Despite the enthusiasm, the project will face numerous hurdles. It begins with the sheer amount of players involved in the process. There are currently four owners, with each owning a different part of the property. The majority owner, Namdar Realty Group, is a New York-based hedge fund known for snapping up old mall properties across the United States — more than 400 now — and letting them decay. The company has been hit with multiple lawsuits and allegations from dissatisfied retailers renting spaces from them that claim Namdar neglects even basic maintenance such as roof repair, sewage backups, and roach infestations, and are little better than “slumlords.”

So far, Citrus Heights has had a cooperative relationship with Namdar, Huber said. Namdar agreed to the city’s plans and even wrote a letter of support for the city council in favor of the mall’s redevelopment.

“We have been working closely with City Staff to discuss redevelopment options for our property and support the approval of the Sunrise Tomorrow Specific Plan,” Namdar CEO Igal Namdar wrote in the letter. “We look forward to advancing our plans for the site.”

But some of the most stubborn land use issues in California are continuing to play out in Citrus Heights.

It is disappointing that the city has no plans to build affordable housing on the site, preferring instead to sell the planned housing at the back of the complex at a market rate. Huber said this is because the city has “already met its requirements for affordable housing,” but that seems a short-sighted approach with the way Sacramento’s housing market continues to price out the next generation — Citrus Heights included, where Zillow lists the average home price at $465,473.

It would also be fair to say that business improvement districts in other parts of the county, such as Midtown Sacramento, have thrived because of the variety of housing options surrounding those improvement districts, leading to a diverse and more creative community that can partake in the opportunities being offered.

For those already living in and around the Sunrise Marketplace area, it’s important to remember that the plan is still incredibly fluid. The city hasn’t even yet begun to accept proposals from vendors and contractors. Artist’s renderings, as exciting as they may seem, are subject to change; and there’s no hard start date yet for construction, though the city said it estimates Sunrise Tomorrow will create an estimated 350 new construction jobs. That would be great — if it really happens.
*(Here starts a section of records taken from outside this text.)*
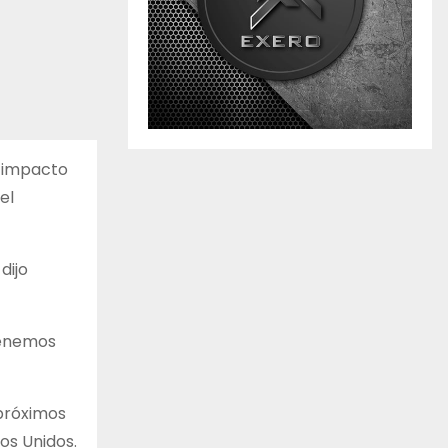
n impacto
el
dijo
Tenemos
 próximos
os Unidos.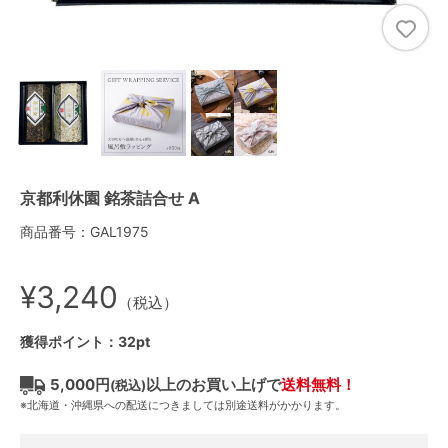
京都利休園 銘茶詰合せ A
商品番号：GAL1975
¥3,240
（税込）
獲得ポイント：32pt
5,000円
以上のお買い上げで
送料無料！
(税込)
※北海道・沖縄県への配送につきましては別途送料がかかります。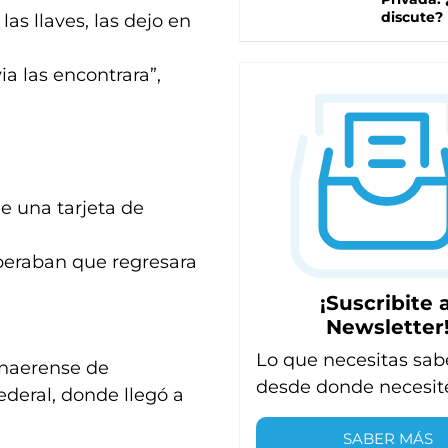
discute?
las llaves, las dejo en
a las encontrara”,
e una tarjeta de
speraban que regresara
¡Suscribite a
Newsletter
Lo que necesitas sab
onaerense de
desde donde necesit
ederal, donde llegó a
SABER MÁS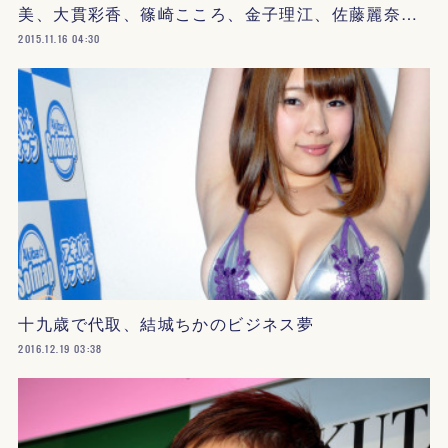
美、大貫彩香、篠崎こころ、金子理江、佐藤麗奈…
2015.11.16 04:30
十九歳で代取、結城ちかのビジネス夢
2016.12.19 03:38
Like so many hallmarks of a life lived before the internet, Millennials are perhaps the last generation to have had a deeply personal relationship with their local mall. As times and shopping habits change, it’ll be wonderful to see a former, neglected hub like the Sunrise Mall regenerate once more into a communal experience. Those teens who once flooded its halogen-lit halls can now bring back their own children — and their much thicker wallets — to the new Sunrise Mall’s airy, open spaces, parks, and shops.

Hopefully, they’ll keep the $2 movies, too.